Problem solving occurs in call and respond games where pupils are asked to change places based on various commands, including hair colour, do they have a pet, what colour of shoes they are wearing or what they had for breakfast. Focus & concentration is definitely needed in all parachute games but none more so than when everyone in the class is trying to see how many times they can roll a large ball around the parachute by moving it up and down. One wrong move, the ball falls and everyone has to start again! In doing so, pupils have to use their decision making when choosing to lift or lower the parachute to ensure the ball is given the best path to continue.
Flexibility can be worked on as part of initial warm up activities by asking pupils to crouch and then stretch up tall whilst holding the parachute. Parachute activities can certainly be very active, with many support assistants commenting on how toned their arms feel after a few rounds of games like ‘Popcorn’ – a game where multiple sponge balls are places on the parachute, with the aim of the game to shake them off as quickly as possible. A fun activity that can help add to stamina, core stability & strength. A great workout! Pupils can work on their speed by having to move under the parachute quickly when given commands to change places under the parachute: don’t be last!
Heightening the Senses
Parachute activities are extremely inclusive, and allow all pupils to feel involved, even if they are unable to fully participate. The sight of bright colours and changing shapes of the parachute can provide both a stiumlating and relaxing visual experience for pupils, while the soft rippling sounds can again provide a calming environment for pupils. This can be enhanced by playing music or a calming CD in the background. Those who can touch and grip the parachute are able to access the physical sensation of the parachute moving, pushing and pulling, while the breeze of the parachute can offer an alternative, relaxing experience for all. Having the opportunity to lie on or under the parachute can further enhance the sensory and kinaesthetic experience, and help to include pupils, including those in wheelchairs or with other movement difficulties.

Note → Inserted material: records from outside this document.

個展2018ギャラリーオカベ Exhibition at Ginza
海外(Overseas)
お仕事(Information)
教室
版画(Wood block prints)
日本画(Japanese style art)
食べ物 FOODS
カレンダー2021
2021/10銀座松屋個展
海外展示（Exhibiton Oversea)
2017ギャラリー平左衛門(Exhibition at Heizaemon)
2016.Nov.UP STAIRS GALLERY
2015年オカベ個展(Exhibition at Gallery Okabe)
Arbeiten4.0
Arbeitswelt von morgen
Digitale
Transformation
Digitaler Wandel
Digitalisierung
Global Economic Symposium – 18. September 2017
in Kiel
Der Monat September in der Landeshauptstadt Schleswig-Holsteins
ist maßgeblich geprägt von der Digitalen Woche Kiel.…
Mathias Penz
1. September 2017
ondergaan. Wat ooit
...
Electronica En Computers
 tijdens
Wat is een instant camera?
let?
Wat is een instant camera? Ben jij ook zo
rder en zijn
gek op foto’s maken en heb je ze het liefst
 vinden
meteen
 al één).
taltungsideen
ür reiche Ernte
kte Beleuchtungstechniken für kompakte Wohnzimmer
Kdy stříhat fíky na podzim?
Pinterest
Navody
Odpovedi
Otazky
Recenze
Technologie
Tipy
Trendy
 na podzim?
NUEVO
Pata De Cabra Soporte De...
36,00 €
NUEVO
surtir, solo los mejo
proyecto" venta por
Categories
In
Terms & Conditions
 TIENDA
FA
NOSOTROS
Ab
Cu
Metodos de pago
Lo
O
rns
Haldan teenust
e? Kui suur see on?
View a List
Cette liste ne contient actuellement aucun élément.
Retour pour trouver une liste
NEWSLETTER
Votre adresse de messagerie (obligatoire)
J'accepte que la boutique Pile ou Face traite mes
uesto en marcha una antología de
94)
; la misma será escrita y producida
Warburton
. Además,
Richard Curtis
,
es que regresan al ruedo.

The ‘Parachute’ offers inclusive, sensory activities for pupils with additional support needs. For those with physical or sensory challenges, the range of games ensures that they are still able to participate with or without support. The bright colours, large movements and ‘breezy sensation’ of the parachute ensures that those with visual impairments are still able to ‘feel’ that they are part of the lesson. The biggest clue that parachute games were destined to develop the PE benchmarks? The similarity in colours between the PE ‘Wheel’ and the brightly coloured, wonderfully versatile piece of fabric that everyone loves to showcase, but is always a challenge to put away! Real parachutes may make you think of people plummeting, but the parachute we all know and love from our own time at school will provides us with countless games and opportunities to raise the enjoyment and attainment of pupils of all ages and abilities. Don’t take it for granted!